Others have pointed to the video of Argentina players singing a racist song, broadcast by Chelsea’s Enzo Fernandez, but not looked at by the FA. The reality is that because that occurred during the Copa America, it falls under the jurisdiction of CONMEBOL, not the FA. But because the Bentancur video was in his own home, on his own time, he is still considered a participant in English football, and therefore the FA was obliged to investigate.
Tottenham’s own behaviour throughout this process has appeared inconsistent. They have never commented publicly if the midfielder faced any internal punishment for abusing their captain. Bissouma was given a one-match ban by the club in August after video footage emerged of him appearing to inhale nitrous oxide, which is more commonly known as hippie crack or laughing gas, from a balloon. Bissouma’s actions were foolish but Bentancur’s words will have had a bigger impact on a much larger number of people.
What will disappoint many people is the gap between the contrition shown in public by Bentancur and the arguments that we now know were made in private. Fans might have hoped that, given Bentancur’s apologies, he might have accepted the charge and the ban. That would at least have drawn a line under this whole story.
But the written reasons for the sanction, published by the FA on Monday, tell a different story. Bentancur denied the misconduct charge and denied that it was an aggravated breach. His argument, made in his written submissions to the commission, was that his words to Cotelo were “sarcastic and a gentle rebuke” after Cotelo had referred to Son as “the Korean”. They were “intended to be a light-hearted and jocular manner of chiding the journalist for his use of a generalisation that was wholly inappropriate”.
So what about Bentancur’s apologies, in public and to Son in private? (Remember that Son said Bentancur was on the verge of tears when he apologised to him face to face.) “It was submitted that, in his apologies, the Player was apologising, not for what he said, but for the inadequate reporting on the interview which excluded Mr Cotelo’s reference to ‘the Korean’”, the commission’s written reasons observed.
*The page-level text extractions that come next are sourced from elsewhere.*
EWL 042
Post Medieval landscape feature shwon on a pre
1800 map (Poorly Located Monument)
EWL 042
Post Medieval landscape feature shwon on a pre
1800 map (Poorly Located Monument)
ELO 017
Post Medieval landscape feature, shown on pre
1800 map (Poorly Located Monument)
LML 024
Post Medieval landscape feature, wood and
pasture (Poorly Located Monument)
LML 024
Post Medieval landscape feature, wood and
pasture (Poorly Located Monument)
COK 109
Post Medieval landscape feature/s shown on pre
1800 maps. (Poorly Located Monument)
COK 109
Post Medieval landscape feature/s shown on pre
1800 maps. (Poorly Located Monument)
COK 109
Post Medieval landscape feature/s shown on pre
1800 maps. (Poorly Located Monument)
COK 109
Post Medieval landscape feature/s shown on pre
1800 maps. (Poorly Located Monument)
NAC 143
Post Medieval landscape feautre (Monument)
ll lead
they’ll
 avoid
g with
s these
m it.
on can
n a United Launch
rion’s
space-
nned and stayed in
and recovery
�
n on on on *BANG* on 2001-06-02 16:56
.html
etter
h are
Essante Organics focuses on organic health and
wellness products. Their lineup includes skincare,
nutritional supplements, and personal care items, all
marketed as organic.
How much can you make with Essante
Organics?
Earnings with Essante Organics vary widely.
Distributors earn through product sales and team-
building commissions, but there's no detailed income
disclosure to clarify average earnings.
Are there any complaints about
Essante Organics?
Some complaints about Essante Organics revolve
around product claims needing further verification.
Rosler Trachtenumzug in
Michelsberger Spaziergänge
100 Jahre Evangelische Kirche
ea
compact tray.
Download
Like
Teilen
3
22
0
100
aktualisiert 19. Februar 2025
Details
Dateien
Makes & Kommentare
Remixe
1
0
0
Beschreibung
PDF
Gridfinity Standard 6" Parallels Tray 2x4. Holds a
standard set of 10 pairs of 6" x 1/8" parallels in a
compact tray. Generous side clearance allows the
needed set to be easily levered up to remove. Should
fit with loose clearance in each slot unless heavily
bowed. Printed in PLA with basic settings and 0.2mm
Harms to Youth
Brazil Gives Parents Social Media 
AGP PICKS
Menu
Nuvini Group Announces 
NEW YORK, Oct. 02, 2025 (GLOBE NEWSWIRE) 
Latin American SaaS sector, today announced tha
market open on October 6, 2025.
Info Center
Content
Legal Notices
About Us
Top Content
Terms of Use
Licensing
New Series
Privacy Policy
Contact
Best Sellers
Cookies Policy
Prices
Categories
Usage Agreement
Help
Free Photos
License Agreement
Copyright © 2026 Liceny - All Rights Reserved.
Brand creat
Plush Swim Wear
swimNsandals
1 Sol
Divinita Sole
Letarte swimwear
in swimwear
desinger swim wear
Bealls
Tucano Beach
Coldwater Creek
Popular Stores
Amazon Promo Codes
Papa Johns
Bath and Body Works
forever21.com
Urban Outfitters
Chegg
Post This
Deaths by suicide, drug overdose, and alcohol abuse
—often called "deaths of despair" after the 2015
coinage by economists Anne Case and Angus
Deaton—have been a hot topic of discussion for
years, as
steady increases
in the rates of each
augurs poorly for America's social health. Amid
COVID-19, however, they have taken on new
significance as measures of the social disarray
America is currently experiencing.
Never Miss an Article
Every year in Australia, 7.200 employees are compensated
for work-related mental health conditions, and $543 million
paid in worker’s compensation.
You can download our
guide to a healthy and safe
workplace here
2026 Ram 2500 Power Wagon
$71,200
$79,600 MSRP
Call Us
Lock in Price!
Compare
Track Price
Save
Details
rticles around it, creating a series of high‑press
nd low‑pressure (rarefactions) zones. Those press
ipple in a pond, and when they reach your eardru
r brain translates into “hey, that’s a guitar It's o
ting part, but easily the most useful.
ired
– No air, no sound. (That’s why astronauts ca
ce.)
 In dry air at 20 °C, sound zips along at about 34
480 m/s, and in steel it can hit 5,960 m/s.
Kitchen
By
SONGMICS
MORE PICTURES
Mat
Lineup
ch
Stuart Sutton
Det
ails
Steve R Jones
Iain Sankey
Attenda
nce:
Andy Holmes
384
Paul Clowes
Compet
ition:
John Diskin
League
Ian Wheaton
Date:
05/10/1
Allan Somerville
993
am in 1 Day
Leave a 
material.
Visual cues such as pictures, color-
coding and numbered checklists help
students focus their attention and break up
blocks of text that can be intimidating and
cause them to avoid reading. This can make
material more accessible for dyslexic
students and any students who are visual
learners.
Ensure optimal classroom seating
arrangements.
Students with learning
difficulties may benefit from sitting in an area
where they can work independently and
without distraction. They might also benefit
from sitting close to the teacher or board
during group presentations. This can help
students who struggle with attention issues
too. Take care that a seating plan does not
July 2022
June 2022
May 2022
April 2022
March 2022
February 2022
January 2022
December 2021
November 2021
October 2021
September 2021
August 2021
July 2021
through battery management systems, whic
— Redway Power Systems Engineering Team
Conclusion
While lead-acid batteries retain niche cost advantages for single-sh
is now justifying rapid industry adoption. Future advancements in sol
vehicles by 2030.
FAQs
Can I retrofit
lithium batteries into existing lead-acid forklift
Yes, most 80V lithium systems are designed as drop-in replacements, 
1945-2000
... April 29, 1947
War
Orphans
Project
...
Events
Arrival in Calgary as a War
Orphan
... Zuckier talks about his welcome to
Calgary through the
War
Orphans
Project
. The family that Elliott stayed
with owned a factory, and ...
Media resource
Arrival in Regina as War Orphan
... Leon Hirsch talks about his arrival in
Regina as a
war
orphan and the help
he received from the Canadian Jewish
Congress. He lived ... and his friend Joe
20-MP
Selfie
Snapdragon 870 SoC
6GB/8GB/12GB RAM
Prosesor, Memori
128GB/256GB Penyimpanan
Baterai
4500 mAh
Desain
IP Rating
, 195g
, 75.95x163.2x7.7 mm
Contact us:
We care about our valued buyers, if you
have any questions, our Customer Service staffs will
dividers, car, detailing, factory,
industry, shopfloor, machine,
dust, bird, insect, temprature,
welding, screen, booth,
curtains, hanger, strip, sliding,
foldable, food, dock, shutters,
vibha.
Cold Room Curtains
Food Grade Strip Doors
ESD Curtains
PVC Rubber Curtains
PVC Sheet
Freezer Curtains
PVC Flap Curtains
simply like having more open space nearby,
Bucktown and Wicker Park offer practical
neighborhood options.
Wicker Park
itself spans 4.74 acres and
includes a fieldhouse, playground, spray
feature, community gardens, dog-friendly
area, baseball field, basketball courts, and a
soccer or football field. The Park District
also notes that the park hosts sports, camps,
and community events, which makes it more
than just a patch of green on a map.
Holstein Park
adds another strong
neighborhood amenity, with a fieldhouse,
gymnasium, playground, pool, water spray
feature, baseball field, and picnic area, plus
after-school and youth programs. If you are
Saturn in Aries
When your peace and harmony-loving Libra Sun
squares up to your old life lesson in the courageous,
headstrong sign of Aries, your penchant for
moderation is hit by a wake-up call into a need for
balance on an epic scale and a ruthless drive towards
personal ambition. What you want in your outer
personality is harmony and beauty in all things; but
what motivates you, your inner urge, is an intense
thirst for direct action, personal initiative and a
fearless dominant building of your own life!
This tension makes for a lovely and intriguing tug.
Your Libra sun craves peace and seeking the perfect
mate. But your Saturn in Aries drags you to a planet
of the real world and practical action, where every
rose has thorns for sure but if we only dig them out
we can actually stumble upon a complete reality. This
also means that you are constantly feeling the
Fans and readers will make up their own minds about how plausible that is while Son might be questioning how genuine those initial apologies were.
The view of the commission was that Bentancur’s own apologies showed how offensive he knew his comments were at the time. As did the initial statement released by the club. As did the statements made by Son himself.
“We cannot accept that submission, which flies in the face of the evidence,” the commission wrote. “It does not sit with the content or form of (Bentancur’s) apologies or the response of THFC or Heung-min Son.”
Bentancur also made the argument that he had “a reasonable expectation of privacy”, and a “reasonable expectation that the journalist would show more common sense in what he posted”. This argument was also rejected by the commission — they said they were not “impressed” by it — given Cotelo was at Bentancur’s house for four hours with a film crew. He knew that what he said would be broadcast.
When weighing up how long the ban should be, the commission’s report makes explicit reference to this gap between Bentancur’s public apologies and his attempts to get himself off the hook. The report said it was “greatly to his credit” that Bentancur took responsibility for his comments so quickly. “It was not to his credit that, thereafter, he elected to deny the charge on grounds which, on their face, undermined that initial, commendable reaction,” the report says, before concluding that his remorse “was and is genuine”.
It is a messy situation which will have alienated sections of Tottenham’s fanbase. At a time when their performances on the pitch have been underwhelming, they keep generating more unnecessary noise off it.